OM: Nel prossimo futuro entreremo nella categoria home con candele, diffusori e profumi per ambienti. Continueremo a sviluppare le linee Classic e Orange Extraordinaire e lanceremo due novità strategiche quest’anno per celebrare i 20 anni: una ad aprile e una a ottobre.
Guardando a questi 20 anni, quali sono i maggiori successi del brand?
OM: Siamo molto orgogliosi. Orgogliosi come imprenditori di avere un business forte, in crescita e redditizio. Orgogliosi a livello umano di far crescere il team e creare un ambiente dove le persone sono felici di lavorare. Orgogliosi pensando agli inizi, quando preparavamo campioni nel seminterrato del negozio in Rue des Archives. Siamo rimasti fedeli a noi stessi: vogliamo essere diversi, sorprendenti, liberi. Non seguiamo nessuno, né le tendenze.
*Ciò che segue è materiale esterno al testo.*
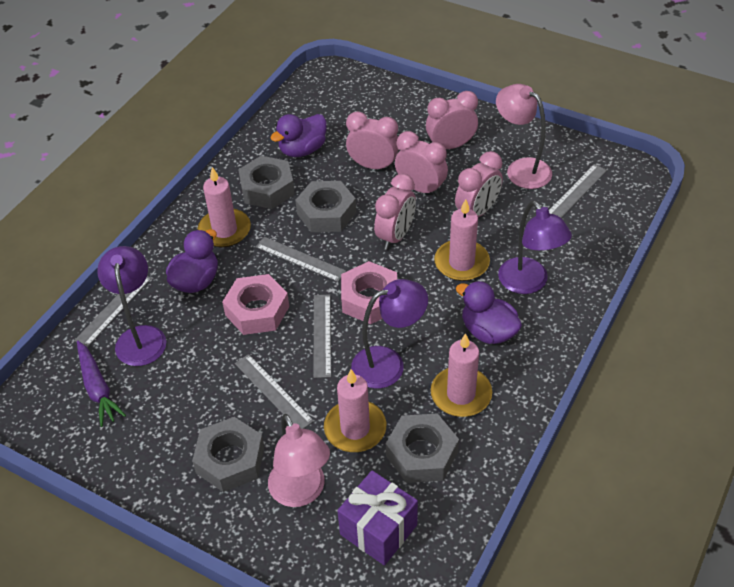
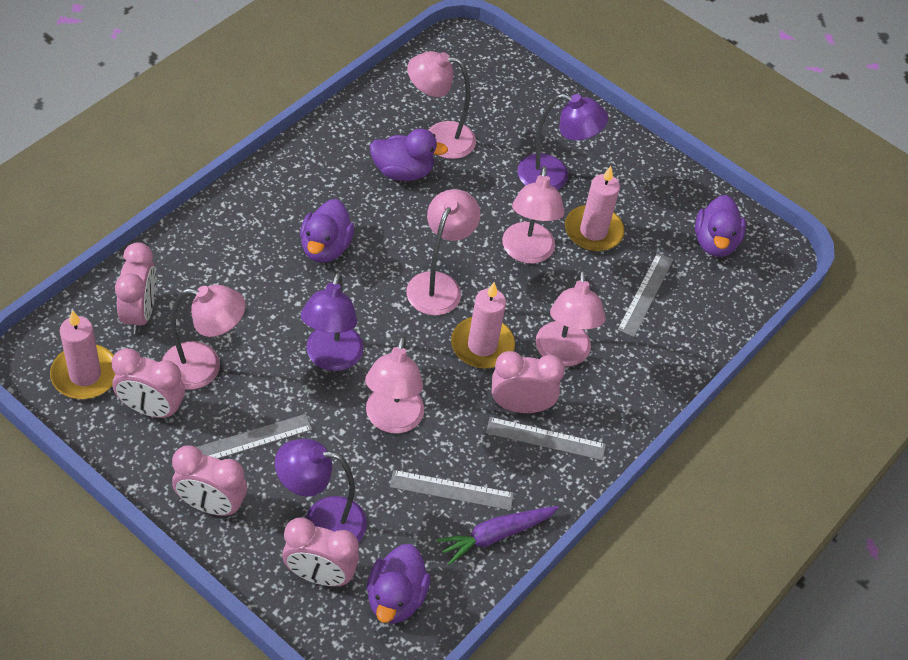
grey nut: [192,417,264,492] [238,156,295,209] [295,181,356,232] [386,413,459,483] = 4 -> none = 0
grey ruler: [74,276,152,347] [235,354,314,429] [256,237,346,282] [314,294,331,378] [549,164,607,218] = 5 -> [196,414,312,459] [390,470,514,510] [486,417,606,461] [617,253,673,337] = 4
pink candle: [198,167,251,248] [324,369,386,452] [431,333,492,417] [434,199,490,281] = 4 -> [50,310,115,399] [451,282,515,369] [565,166,624,252] = 3
pink lamp: [268,414,330,507] [496,84,552,189] = 2 -> [162,285,245,390] [365,336,424,434] [406,189,480,315] [407,51,476,159] [502,166,565,264] [536,270,605,367] = 6
pink nut: [222,274,289,335] [341,261,397,324] = 2 -> none = 0
purple duck: [166,229,218,293] [270,114,327,157] [456,281,522,344] = 3 -> [300,199,354,263] [367,544,430,624] [370,129,448,181] [695,195,746,257] = 4
purple gift: [337,470,418,566] = 1 -> none = 0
Così Etienne descriveva sé stesso alcuni anni fa, quando ha lanciato Exit the King. È un uomo sempre in anticipo sui tempi – da Oh My Dog a I Am Trash, pioniere degli ingredienti upcycled e della profumeria funzionale.
Dove ci porterà la sua creatività nei prossimi vent’anni? Diventiamo cittadini di Etat Libre d’Orange e affidiamoci a Etienne per guidarci.